Enviada em 11/10/2018

Epidemia Invisível

A Constituição Federal de 1988 - norma de maior hierarquia do sistema jurídico brasileiro - assegura a todos o direito à saúde. Entretanto, o aumento de infectados por DSTs no Brasil impossibilita que milhares de indivíduos participem desse direito na prática. Com efeito, a construção de uma sociedade que valoriza o bem-estar social pressupõe que o combate e a prevenção às DSTs deixe de ser um tema negligenciado.

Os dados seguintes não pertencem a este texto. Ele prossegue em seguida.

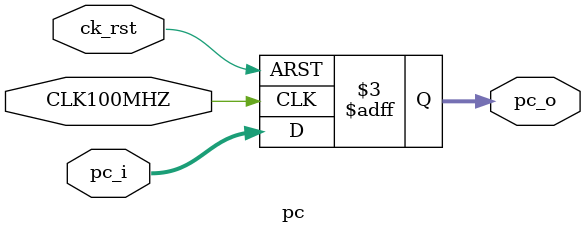
<source format=v>
module pc (
    input wire CLK100MHZ,
    input wire ck_rst,
    input wire [31:0] pc_i,
    output reg [31:0] pc_o
);

  always @(posedge CLK100MHZ or negedge ck_rst) begin
    if (!ck_rst) pc_o <= 32'h00000000;
    else pc_o <= pc_i;
  end

endmodule

</source>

Em primeiro plano, a falta de conhecimento efetivo sobre os risco de contaminação fragiliza às ações preventivas. A esse respeito, em 1983, a síntese laboratorial de zidovudina - sal que compõe o coquetel de tratamento da AIDS - além de ter possibilitado o aumento da expectativa de vida dos pacientes, simbolizou o avanço científico no controle da imunodeficiência. Ocorre que, no Brasil hodierno, substancial parcela da população sexualmente ativa motivada, na maioria das vezes, pela falta de informação ou pela sensação placeba de que tais doenças foram erradicadas, é irresponsável na adoção de métodos protetivos, o que representa um retrocesso no combate às DSTs iniciado em 1983.

De outra parte, o acentuado número de infectados por patologias sexuais evidência a perpetuação da cultura da imprudência no Brasil. Nesse viés, o Movimento de Contracultura - estabelecido em meados do século XX - utilizava do sexo como estratégia de subversão social, herdada do Movimento Hippie norte-americano. Tal sexualização se perpetua de forma negativa e pode ser percebida no comportamento inconsequente de jovens e adultos progressivamente despreocupados com a própria proteção.

Impede, pois, que o direito à saúde previsto na Constituição Cidadã seja efetivado. Para isso, o Ministério da Saúde com o auxílio de médicos e psicólogos, por meio de debates e campanhas nas mídias governamentais, deve alertar e elucidar a sociedade civil sobre os reais e graves riscos de uma relação sexual desprotegida, a fim de que as DSTs deixem de ser um tema negligenciado e permaneçam na condição de uma epidemia invisível.